A senior KRAFTON official has shared his perspective on the 'AI token' cost issue, which has emerged as a major topic in the industry.

On the 23rd, Lim Gyeong-young, VP and Head of AI Transformation at KRAFTON, assessed that the current token costs for Large Language Models (LLMs) are essentially 'discounted' prices resulting from the intense, capital-intensive infrastructure competition among AI platforms.
He explained, "Once this honeymoon period ends, cost realization and optimization will become the most painful homework for every company," drawing a parallel to the inevitable rise of FinOps—which combines financial management with cloud operations—following the initial adoption phase of cloud computing.
Lim noted that he has held in-depth discussions with business leaders through internal communication channels, identifying two primary causes for the waste of resources driven by indiscriminate AI adoption.
The first is the misuse of AI for deterministic problems. He warned against the mistake of burning expensive tokens on LLMs to solve problems that could be handled more clearly and cheaply with standard code or rule-based systems. He pointed out that companies must rigorously evaluate from the problem-definition stage whether they are overlooking appropriate tools simply for the satisfaction of using the latest technology.
The second is uncontrolled orchestration. Infinite loops—where meaningless prompts are repeated without proper checks or guardrails—were also cited as a major culprit behind uncontrollable infrastructure and API costs.
To minimize these cost-escalation risks, KRAFTON has established and is operating a proactive AI FinOps system.

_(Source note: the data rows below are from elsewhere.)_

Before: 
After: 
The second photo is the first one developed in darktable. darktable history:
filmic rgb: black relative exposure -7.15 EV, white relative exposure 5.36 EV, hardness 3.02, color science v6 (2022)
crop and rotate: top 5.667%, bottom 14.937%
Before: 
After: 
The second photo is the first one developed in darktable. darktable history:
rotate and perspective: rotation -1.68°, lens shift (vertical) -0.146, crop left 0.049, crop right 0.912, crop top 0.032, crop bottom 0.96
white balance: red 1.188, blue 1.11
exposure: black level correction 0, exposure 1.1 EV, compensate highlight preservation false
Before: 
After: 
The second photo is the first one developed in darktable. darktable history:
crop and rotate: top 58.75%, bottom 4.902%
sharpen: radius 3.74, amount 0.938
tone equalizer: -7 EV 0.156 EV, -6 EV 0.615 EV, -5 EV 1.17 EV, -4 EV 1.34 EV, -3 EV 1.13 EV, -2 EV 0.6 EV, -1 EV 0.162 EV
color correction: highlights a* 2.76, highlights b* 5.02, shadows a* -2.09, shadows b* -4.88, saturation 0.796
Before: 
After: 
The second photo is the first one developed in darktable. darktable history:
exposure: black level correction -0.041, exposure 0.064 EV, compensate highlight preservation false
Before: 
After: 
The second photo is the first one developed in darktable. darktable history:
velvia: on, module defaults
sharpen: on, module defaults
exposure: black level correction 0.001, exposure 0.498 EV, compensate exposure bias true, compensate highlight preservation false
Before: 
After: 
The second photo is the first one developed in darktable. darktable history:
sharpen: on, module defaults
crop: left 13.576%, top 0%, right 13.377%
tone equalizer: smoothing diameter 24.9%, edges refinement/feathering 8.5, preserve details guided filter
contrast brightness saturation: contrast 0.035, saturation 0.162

Lim clarified that true AI Transformation (AX) is not about blindly increasing the number of flashy tools. His stance is that the core lies in accurately defining problems, selecting the optimal means to solve them, and maintaining perfect centralized governance over the AI systems that are implemented.
"In this era of company-wide AI expansion, every organization must move beyond unconditional adoption and prioritize internal checks and pipeline optimization," he emphasized. "Now more than ever, we need the insight to calmly cut through the noise and focus on the essence of the technology."